Why? (Both C++ and C# allow similar constructs.)



Re: Java Generics Question

Works for me. I had to add in a return statement for getInstance() though.

Re: Java Generics Question

Oops. I did not escape the "<T>" type parameter, and I missed the return statement. Fixed both.

Re: Java Generics Question

those are the limitations people are nagging about java generics. I'm kind of disappointed by the half ass approach.

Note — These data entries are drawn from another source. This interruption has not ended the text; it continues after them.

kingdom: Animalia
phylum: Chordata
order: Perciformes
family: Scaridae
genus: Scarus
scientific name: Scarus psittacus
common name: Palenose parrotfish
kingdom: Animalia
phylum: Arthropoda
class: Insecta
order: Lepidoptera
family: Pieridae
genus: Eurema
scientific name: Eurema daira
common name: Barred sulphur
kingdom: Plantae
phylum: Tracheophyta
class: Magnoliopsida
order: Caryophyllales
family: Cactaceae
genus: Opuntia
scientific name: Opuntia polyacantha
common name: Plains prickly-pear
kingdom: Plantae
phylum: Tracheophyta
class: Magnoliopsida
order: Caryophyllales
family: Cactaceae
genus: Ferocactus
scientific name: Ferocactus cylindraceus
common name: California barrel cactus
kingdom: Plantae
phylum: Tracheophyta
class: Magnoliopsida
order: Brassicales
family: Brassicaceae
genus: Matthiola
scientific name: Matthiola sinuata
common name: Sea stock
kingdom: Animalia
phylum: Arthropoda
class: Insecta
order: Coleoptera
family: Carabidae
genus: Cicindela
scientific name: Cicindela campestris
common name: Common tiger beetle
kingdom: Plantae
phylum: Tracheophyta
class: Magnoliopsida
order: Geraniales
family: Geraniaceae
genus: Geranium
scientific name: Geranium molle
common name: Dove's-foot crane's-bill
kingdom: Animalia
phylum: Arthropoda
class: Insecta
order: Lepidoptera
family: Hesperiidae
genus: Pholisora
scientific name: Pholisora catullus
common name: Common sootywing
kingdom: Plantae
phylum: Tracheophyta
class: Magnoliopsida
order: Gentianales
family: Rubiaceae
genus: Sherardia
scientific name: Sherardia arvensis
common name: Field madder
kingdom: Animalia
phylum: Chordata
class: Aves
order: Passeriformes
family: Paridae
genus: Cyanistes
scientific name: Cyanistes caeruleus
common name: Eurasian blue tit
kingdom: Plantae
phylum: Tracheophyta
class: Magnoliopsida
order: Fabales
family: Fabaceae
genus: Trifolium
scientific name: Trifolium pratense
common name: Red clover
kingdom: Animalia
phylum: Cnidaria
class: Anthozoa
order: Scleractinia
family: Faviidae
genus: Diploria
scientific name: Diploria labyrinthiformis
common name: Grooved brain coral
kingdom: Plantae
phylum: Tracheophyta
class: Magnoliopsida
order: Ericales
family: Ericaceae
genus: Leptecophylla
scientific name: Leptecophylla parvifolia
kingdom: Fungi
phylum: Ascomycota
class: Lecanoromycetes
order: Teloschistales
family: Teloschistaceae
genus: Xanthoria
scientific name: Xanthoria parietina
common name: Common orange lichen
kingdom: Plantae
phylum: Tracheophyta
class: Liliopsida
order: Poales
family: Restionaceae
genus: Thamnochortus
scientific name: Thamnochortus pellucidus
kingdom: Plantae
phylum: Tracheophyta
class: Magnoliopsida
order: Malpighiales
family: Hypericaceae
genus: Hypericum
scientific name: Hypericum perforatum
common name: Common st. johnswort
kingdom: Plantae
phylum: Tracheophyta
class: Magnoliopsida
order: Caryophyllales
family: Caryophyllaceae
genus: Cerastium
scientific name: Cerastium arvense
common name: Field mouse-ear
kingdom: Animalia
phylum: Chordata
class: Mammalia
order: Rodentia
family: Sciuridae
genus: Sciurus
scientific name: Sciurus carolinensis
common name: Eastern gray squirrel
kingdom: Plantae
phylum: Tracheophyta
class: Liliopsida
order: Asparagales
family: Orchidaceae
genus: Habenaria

Re: Java Generics Question

Java 5.0 generics differ in concept from those in C# version 2. In Java there is only one class per class no matter how many parameters it has. Therefore static members are not affected by generic parameters of their class. So you would need to do something like this (not tested):

import java.util.Map;

public class Singleton<T> {
    private static Map<Class<?>,Object> instanceMap =
        new java.util.HashMap<Class<?>,Object>();
    public static synchronized <T> T getInstance(
        Class<T> clazz
    ) throws InstantiationException,
                     IllegalAccessException
    {
        T instance = clazz.cast(instanceMap.get(clazz));
        if (instance != null) {
            return instance;
        }
        
        try {
            instance = clazz.cast(clazz.newInstance());
        } catch (InstantiationException exc) {
            throw new IllegalArgumentException(exc);
        } catch (IllegalAccessException exc) {
            throw new IllegalArgumentException(exc);
        } catch (ClassCastException exc) {
            throw new IllegalArgumentException(exc);
        }
        
        instanceMap.put(clazz, instance);
        
        return instance;
    }
}

But we all know singletons are evil. If there's no state in the class, then you can simply cast a single instance, as Collections.emptySet does.